Scan the listing below and copy every line holding "center".

▸ EXTRACTED MATERIAL:

=== Begin Enclosure ===

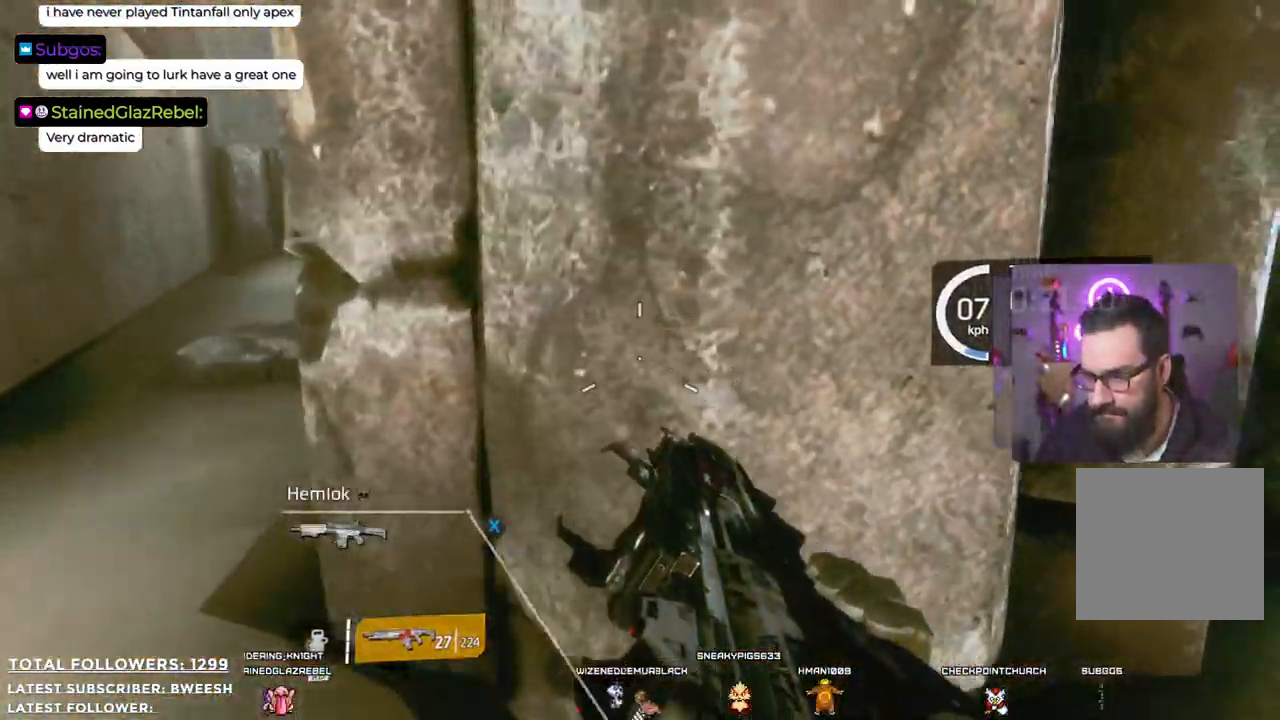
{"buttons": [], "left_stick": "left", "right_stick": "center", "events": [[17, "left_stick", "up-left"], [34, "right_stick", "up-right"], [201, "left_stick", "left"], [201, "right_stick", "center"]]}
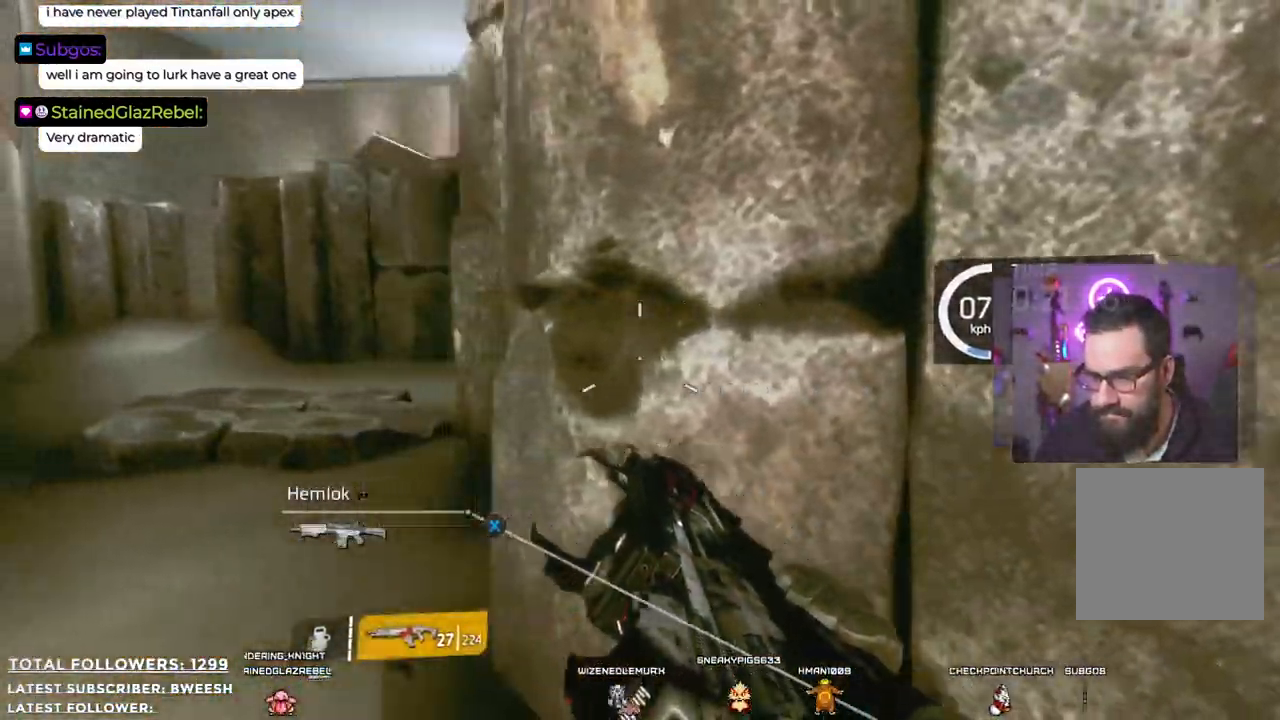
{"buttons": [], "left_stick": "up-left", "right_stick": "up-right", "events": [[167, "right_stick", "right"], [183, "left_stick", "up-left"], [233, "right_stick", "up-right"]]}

=== End Enclosure ===
=== Begin Enclosure ===

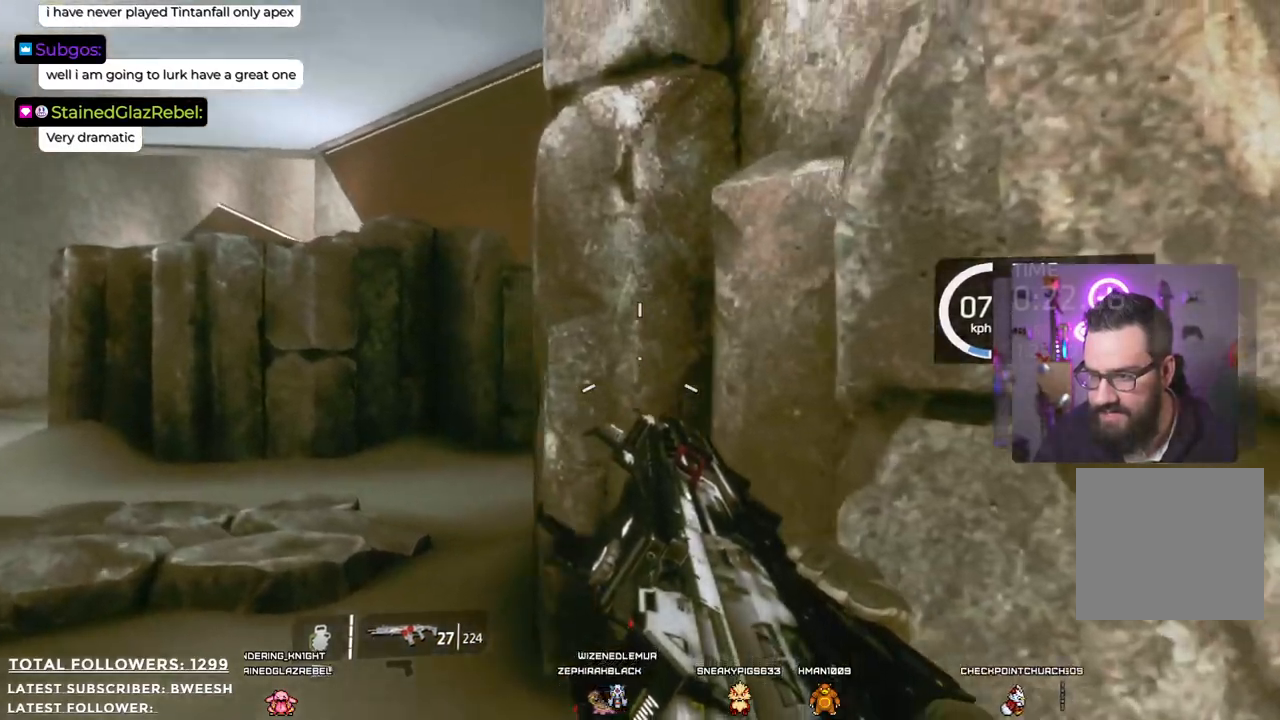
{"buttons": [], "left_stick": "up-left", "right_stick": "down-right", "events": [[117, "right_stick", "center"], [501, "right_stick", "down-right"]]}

=== End Enclosure ===

▸ RESPONSE TO THE TASK:
{"buttons": [], "left_stick": "left", "right_stick": "center", "events": [[17, "left_stick", "up-left"], [34, "right_stick", "up-right"], [201, "left_stick", "left"], [201, "right_stick", "center"]]}
{"buttons": [], "left_stick": "up-left", "right_stick": "down-right", "events": [[117, "right_stick", "center"], [501, "right_stick", "down-right"]]}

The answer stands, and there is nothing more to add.